The Choquet integral is also the focus of the paper by Bortot et al. (2020). This time the Choquet integral is coupled with De Groot’s model of consensual dynamic and a number of theoretical results and correspondences are established by the authors. In addition, the analysis of the results help shed light on the relation between Shapley and SuperShapley indices.

Brunelli and Cavallo (2020) study a number of rationality conditions for pairwise preference judgments and develop optimization problems to find the closest preferences satisfying such rationality conditions. They propose to use the distance as an estimation of the degree of violation of the rationality condition.
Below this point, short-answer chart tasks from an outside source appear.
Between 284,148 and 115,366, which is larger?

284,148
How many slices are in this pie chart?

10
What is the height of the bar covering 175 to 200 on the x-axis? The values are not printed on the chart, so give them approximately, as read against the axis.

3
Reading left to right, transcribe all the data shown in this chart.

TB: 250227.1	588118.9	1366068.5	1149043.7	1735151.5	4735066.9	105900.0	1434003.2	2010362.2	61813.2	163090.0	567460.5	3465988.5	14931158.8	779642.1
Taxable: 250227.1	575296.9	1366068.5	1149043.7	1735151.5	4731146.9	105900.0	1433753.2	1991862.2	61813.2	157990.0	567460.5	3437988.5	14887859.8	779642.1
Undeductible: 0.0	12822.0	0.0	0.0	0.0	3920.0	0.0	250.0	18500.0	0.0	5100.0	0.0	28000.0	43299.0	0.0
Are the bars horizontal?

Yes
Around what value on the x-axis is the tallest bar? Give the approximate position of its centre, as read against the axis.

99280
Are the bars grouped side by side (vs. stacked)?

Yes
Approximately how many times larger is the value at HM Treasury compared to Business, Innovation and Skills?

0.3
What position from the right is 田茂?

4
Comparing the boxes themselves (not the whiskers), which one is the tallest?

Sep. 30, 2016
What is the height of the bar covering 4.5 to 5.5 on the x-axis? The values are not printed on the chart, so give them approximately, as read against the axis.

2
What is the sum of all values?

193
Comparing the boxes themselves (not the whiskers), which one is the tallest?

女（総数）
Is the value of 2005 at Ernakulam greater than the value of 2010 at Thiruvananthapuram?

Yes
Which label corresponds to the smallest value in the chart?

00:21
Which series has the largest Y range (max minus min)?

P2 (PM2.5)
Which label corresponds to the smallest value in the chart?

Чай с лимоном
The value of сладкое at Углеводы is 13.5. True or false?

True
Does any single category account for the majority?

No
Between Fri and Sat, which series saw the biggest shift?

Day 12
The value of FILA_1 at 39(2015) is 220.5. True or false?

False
On their way to studying these optimization problems, they provide a full set of inclusion relations between rationality conditions.

Within the same framework, Cavallo and D’Apuzzo (2020) investigate some rationality conditions for valued preference relations and study their implications on the stability and reliability of the obtained priorities.

Fedrizzi et al. (2020) consider the problem of the estimation of the violation of consistency, the strongest rationality condition, and analyzed a general method to estimate the inconsistency of preferences as their distance from the closest consistent ones. In particular, by using linear algebra, the authors show that a number of reasonable properties is satisfied if the distance is defined as a permutation-invariant norm of the difference between the matrix of the original preferences and the closest consistent approximation.

Di Caprio et al. (2020) integrate Data Envelopment Analysis (DEA) with fuzzy goal programming. Unlike the basic DEA, their new model can account for the preferences of decision makers and was tested on a real-life case study involving commercial banks.